9/02/2003

What-ev-er! I Do What I Want!: Thirteen

I remember watching Degrassi Junior High when I was thirteen years old, and feeling a little dumbfounded. It didn’t at all mirror what my life was like at the time; for instance, I did not have a female classmate even remotely like the scary pregnant one with the punk attitude and impossibly teased hair. Maybe it would’ve seemed less foreign if I had gone somewhere grittier than Catholic School , but I doubt it. Everything on that show seemed a little too perfect, calculated, scripted. Since then, I can name only a handful of films (Our Song, Welcome To Dollhouse) and TV shows (My So-Called Life, Freaks and Geeks) that come close to really capturing the schizoid excitement, confusion, and pain of early adolescence.

Thirteen gets some of it right, but it doesn’t help that its protagonist is worlds away from most girls her age. When we first meet her, Tracy (Evan Rachel Wood) seems like the prototypical intelligent nice girl who longs to be popular like Evie (Nikki Reed), her buxom, bad-girl classmate. But, rather rapidly, the former shrewdly (but adoringly, clumsily) pursues the latter’s attention. After proving to Evie just how “bad” she can be (by shoplifting), the two become fast friends, with the good girl picking up all the bad girl’s habits until they spiral out of control in a miasma of body piercings, neglected schoolwork and recreational-verging-on-heavy drug use.
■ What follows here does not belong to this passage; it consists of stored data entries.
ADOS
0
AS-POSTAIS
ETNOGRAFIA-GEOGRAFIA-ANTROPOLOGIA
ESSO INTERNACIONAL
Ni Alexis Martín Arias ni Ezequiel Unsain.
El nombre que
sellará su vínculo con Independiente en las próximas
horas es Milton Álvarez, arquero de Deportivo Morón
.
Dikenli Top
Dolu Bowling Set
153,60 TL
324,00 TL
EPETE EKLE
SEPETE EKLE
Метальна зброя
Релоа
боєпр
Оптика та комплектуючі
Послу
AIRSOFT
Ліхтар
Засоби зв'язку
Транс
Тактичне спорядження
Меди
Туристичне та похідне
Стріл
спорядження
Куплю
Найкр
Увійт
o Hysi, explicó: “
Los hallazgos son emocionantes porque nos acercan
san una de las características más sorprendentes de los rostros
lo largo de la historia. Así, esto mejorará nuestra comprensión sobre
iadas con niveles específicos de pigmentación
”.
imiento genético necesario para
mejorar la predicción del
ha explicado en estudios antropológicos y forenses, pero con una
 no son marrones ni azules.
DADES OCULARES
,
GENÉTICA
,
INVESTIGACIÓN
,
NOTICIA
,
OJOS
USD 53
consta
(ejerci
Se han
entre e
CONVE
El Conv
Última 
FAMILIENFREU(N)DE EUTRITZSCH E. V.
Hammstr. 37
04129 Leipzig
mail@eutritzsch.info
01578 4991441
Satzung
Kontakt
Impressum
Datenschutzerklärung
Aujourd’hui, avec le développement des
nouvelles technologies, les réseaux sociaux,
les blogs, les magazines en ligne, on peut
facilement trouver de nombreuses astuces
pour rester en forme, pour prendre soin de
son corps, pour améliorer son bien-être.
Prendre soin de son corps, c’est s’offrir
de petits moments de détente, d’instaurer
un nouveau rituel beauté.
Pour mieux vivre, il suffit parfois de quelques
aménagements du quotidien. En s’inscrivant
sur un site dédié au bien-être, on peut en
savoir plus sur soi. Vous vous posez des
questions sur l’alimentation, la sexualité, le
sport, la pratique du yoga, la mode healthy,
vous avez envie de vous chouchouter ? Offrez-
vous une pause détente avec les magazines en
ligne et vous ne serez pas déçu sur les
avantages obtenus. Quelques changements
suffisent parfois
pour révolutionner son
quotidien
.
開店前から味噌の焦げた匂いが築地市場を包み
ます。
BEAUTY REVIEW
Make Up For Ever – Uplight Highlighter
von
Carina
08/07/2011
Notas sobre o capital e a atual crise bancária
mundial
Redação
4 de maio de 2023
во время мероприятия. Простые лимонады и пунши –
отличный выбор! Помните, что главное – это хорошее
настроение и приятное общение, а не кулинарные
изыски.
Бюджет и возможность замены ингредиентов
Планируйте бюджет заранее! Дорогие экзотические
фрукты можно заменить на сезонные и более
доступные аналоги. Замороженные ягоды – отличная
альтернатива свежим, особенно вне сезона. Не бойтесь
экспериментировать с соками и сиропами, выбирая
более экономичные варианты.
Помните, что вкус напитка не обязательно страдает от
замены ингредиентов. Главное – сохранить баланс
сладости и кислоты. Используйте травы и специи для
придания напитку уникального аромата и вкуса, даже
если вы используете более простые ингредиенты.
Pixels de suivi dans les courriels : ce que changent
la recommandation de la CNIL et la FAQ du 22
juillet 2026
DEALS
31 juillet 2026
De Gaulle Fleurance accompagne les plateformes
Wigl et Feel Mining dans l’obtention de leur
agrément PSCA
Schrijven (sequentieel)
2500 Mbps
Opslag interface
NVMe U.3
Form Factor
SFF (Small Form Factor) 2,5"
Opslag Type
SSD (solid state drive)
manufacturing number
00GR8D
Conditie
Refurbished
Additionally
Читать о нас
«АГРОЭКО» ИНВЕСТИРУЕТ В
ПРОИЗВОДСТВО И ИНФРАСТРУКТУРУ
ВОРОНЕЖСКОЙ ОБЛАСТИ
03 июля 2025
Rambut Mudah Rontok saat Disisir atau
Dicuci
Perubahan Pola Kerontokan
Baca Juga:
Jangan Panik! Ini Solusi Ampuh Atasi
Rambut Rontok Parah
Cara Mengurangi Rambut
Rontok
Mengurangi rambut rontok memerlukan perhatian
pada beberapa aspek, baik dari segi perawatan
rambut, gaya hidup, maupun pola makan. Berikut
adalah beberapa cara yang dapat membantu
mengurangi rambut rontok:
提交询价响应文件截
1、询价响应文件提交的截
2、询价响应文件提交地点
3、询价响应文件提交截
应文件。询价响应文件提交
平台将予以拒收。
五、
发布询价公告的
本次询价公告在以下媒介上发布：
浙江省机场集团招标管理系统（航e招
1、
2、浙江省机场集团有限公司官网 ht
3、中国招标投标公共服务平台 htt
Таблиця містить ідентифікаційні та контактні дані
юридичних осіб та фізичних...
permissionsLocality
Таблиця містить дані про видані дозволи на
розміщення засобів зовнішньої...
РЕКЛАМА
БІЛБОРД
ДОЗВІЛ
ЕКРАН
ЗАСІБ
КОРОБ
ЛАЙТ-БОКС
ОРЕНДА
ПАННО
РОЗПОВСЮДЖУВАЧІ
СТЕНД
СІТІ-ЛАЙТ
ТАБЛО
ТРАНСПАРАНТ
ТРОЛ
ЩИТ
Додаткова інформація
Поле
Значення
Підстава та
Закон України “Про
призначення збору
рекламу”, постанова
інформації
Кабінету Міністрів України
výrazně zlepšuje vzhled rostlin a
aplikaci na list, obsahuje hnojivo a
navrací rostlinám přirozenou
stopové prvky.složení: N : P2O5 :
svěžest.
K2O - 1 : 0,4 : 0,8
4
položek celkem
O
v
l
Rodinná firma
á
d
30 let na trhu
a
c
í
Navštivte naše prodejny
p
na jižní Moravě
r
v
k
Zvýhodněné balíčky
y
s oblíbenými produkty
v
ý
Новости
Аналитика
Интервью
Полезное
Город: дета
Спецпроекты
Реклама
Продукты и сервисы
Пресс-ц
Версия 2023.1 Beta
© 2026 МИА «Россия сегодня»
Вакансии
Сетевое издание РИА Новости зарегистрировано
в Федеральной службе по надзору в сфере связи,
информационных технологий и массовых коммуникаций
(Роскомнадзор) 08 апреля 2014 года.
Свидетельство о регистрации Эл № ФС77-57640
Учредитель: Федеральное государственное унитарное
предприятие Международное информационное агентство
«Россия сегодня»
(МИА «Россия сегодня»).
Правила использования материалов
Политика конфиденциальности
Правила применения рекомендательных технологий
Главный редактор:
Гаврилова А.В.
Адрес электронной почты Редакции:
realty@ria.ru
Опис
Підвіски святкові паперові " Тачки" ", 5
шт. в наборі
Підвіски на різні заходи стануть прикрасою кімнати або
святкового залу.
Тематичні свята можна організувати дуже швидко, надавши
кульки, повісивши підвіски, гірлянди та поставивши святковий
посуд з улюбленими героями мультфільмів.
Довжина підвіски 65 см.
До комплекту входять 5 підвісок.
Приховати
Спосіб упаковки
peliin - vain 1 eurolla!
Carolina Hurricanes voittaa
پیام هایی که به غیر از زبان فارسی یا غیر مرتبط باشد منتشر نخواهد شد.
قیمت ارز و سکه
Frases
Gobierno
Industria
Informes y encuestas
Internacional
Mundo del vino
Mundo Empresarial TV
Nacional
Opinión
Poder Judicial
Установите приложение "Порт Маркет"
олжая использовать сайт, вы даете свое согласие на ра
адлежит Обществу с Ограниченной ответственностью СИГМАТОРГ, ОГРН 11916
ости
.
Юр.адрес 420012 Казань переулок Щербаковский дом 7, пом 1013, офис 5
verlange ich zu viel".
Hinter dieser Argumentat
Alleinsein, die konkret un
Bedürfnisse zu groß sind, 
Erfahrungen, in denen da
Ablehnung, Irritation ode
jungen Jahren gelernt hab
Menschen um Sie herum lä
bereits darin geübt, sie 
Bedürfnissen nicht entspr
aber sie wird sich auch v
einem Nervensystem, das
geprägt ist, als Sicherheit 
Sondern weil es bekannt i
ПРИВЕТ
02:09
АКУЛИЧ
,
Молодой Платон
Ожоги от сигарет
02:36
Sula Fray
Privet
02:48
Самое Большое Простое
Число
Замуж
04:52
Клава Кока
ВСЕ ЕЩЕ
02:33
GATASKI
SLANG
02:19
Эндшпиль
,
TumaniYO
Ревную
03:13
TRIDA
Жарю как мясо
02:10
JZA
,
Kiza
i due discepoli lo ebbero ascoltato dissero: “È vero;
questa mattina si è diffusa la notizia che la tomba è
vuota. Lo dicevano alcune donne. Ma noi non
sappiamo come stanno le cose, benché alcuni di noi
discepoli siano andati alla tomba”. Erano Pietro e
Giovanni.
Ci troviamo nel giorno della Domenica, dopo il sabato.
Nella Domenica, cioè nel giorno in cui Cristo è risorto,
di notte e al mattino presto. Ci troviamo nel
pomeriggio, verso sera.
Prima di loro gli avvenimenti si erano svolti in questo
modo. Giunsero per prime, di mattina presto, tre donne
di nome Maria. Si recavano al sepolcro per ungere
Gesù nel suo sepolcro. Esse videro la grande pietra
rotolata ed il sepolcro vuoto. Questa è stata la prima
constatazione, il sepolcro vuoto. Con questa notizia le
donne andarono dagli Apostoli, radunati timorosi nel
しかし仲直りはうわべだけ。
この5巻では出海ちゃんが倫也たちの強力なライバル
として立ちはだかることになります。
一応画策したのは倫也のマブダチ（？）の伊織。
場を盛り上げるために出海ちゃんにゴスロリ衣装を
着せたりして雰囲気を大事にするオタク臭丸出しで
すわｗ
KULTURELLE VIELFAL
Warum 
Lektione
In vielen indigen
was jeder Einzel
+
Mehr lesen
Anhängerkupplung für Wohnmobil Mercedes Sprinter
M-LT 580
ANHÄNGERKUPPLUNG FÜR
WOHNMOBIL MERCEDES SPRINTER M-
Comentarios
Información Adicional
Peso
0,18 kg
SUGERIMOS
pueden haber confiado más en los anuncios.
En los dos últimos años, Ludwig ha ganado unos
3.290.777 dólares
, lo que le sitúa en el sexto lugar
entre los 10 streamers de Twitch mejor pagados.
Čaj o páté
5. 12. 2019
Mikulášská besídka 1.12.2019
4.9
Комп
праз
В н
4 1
Not helping matters is Tracy’s fractured home life. Mom (Holly Hunter, even more riveting a matriarch than Frances McDormand in Laurel Canyon) makes the bills by giving haircuts out of their home, but also dates a former addict/halfway house resident whom Tracy loathes (played by an unusually restrained Jeremy Sisto.) Dad simply doesn’t make time for his daughter (or her slightly older brother), what with his job and second wife and all.

Oh, and if all of that didn’t put Thirteen over the top, Tracy also has a jones for self-mutilation. Well, you could blame the script’s excesses into obvious melodrama and Afterschool Special in Hell flavor from the fact that it was co-written by Reed, who currently is a year or two older than Evie. Granted, it’s impressive for a 13 year-old, even though it’s hard to say how much the other co-writer, first time director and long time production designer Catherine Hardwick contributed. Nonetheless, much of Thirteen seems merely implausible—Tracy’s transformation is too much, too fast, to the point where she threatens to become a screechy caricature beyond anyone’s comprehension or interest. By the time the film returns to its shocker of an opening scene—a numbed up (from doing whippets) Tracy and Evie sitting in the former’s bedroom, hitting each other until they bleed and laughing hysterically, it's devolving into a routine matter of “Can Tracy and Evie’s behavior get any worse? You bet!”

Fortunately, three things save the film from drowning in such exploitative mess. The first is Hunter, who brings nearly every one of her best qualities as an actress to the complicated role of a good, but flawed mother, one of the most complete you’ll ever see on the screen. The second is Wood. Even though she’s not as genuine and real as say, Agnes Bruckner in Blue Car, she manages to keep her character grounded and worthy of our attention, even as the script renders her increasingly more outlandish. The third is an unexpectedly and successfully cathartic ending. If the bulk of the film is equally stylish and gritty with its soundtrack and hand held camera, the final ten minutes (save the last scene) is more like A Woman Under The Influence—messy, sobering, and at turns, really surprising. It elevates Thirteen into bolder, more provocative territory; it documents a crash that we’ve all been expecting, but it hits much harder than we ever imagine it would.